# Data in this exercise
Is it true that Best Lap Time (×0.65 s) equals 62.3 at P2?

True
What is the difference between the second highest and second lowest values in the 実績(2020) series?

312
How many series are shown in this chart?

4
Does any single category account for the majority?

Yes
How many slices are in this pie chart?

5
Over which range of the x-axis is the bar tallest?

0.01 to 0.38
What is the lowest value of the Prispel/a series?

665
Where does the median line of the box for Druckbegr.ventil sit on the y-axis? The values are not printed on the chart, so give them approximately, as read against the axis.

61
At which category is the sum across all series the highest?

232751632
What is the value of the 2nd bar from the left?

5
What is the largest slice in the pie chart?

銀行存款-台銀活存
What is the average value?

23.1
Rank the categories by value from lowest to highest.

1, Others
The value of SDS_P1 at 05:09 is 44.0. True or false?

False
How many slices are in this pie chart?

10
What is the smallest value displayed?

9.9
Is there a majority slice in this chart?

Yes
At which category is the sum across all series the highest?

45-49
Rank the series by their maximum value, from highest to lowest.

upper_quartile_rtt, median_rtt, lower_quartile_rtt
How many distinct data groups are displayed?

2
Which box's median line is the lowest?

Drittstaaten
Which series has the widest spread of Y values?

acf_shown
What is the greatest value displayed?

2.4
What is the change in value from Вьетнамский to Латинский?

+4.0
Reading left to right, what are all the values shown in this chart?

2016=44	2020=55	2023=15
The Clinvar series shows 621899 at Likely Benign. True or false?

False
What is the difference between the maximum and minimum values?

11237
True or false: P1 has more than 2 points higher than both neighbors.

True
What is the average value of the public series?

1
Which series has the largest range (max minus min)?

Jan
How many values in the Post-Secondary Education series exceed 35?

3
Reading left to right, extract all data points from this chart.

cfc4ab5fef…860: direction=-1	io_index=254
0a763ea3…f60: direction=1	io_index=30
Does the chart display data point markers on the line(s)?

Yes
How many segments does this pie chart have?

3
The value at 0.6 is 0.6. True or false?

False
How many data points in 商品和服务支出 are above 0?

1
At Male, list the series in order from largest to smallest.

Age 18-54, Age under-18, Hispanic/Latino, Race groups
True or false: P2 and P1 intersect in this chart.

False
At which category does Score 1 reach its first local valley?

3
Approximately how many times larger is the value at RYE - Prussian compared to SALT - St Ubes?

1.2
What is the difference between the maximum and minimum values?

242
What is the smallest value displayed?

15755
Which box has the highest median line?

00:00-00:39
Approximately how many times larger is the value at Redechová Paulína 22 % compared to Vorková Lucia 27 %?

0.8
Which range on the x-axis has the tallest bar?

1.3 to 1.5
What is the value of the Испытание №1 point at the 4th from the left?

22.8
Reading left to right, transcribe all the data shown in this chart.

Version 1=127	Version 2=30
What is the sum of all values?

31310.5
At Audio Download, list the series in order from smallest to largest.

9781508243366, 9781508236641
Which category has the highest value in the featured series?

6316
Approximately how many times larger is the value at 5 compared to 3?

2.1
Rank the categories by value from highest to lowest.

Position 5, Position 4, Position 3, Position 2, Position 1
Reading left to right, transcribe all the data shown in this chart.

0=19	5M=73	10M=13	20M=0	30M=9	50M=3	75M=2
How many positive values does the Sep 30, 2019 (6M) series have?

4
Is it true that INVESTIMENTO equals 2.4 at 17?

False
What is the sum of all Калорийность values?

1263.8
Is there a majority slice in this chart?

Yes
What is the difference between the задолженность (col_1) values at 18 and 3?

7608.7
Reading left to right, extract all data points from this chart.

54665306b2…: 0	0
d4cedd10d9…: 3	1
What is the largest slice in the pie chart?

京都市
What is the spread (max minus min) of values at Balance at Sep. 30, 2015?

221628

# Exercise requirements
Can you copy down the data from the line containing "Drittstaaten" through the line containing "What is the average value of", with both of those lines included, keeping every line word for word?

# Answer below
Drittstaaten
Which series has the widest spread of Y values?

acf_shown
What is the greatest value displayed?

2.4
What is the change in value from Вьетнамский to Латинский?

+4.0
Reading left to right, what are all the values shown in this chart?

2016=44	2020=55	2023=15
The Clinvar series shows 621899 at Likely Benign. True or false?

False
What is the difference between the maximum and minimum values?

11237
True or false: P1 has more than 2 points higher than both neighbors.

True
What is the average value of the public series?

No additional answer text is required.